● Supplied passage:

════════════════

TC09659 - [2025] UKFTT 01211 (TC)
First-tier Tribunal (Tax Chamber)

TC09659 - [2025] UKFTT 01211 (TC)

Fecha: 18-Sep-2025

Mobilx

Mobilx

118.

Kittel was considered by the Court of Appeal in Mobilx Limited (in Liquidation) v HMRC [2010] EWCA Civ 517 (“Mobilx”).The court in Mobilx held as follows:

119.

At [43]:

“A person who has no intention of undertaking an economic activity but pretends to do so in order to make off with the tax [they have] received on making a supply, either by disappearing or hijacking a taxable person's VAT identity, does not meet the objective criteria which form the basis of those concepts which limit the scope of VAT and the right to deduct (see Halifax para 59 and Kittel para 53). A taxable person who knows or should have known that the transaction which [they are] undertaking is connected with fraudulent evasion of VAT is to be regarded as a participant and, equally, fails to meet the objective criteria which determine the scope of the right to deduct.”

120.

At [52], expanding on the “should have known” part of the Kittel test:

“If a taxpayer has the means at [their] disposal of knowing that by [their] purchase [they are] participating in a transaction connected with fraudulent evasion of VAT [they] lose [their] right to deduct, not as a penalty for negligence, but because the objective criteria for the scope of that right are not met…. A trader who fails to deploy means of knowledge available to [them] does not satisfy the objective criteria which must be met before [their] right to deduct arises.”

121.

At [55-56], when considering whether the right to deduct may be denied if the trader merely knew or should have known that it was more likely than not that by a purchase the trader was participating in transaction connected with fraud, the court stated:

“… A trader who knows or could have known no more than that there was a risk of fraud will find it difficult to gauge the extent of the risk; nor will [they] be able to foresee whether the circumstances are such that it will be asserted against [them] that the risk of fraud was so great that [they] should not have entered into the transaction. In short, [they] will not be in a position to know before [they] enter into the transaction that, if [they] do so, [they] will not be entitled to deduct input VAT. The principle of legal certainty will be infringed.

════════════════

● Information provided:
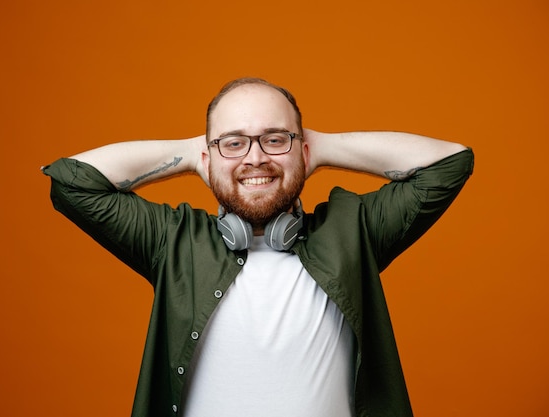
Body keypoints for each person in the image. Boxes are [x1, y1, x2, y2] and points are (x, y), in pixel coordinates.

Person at [42, 77, 474, 417]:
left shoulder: (353, 231)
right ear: (208, 157)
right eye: (234, 142)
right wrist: (196, 153)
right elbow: (72, 184)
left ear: (302, 150)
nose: (254, 158)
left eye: (275, 139)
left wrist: (316, 146)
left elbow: (448, 166)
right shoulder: (173, 241)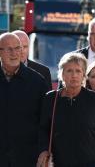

════════════════

● What is expected: From the tax tribunal decision above, print the passage starting at "At [55-56], when" and ending at "will be infringed.", word for word.

● Reply:
At [55-56], when considering whether the right to deduct may be denied if the trader merely knew or should have known that it was more likely than not that by a purchase the trader was participating in transaction connected with fraud, the court stated:

“… A trader who knows or could have known no more than that there was a risk of fraud will find it difficult to gauge the extent of the risk; nor will [they] be able to foresee whether the circumstances are such that it will be asserted against [them] that the risk of fraud was so great that [they] should not have entered into the transaction. In short, [they] will not be in a position to know before [they] enter into the transaction that, if [they] do so, [they] will not be entitled to deduct input VAT. The principle of legal certainty will be infringed.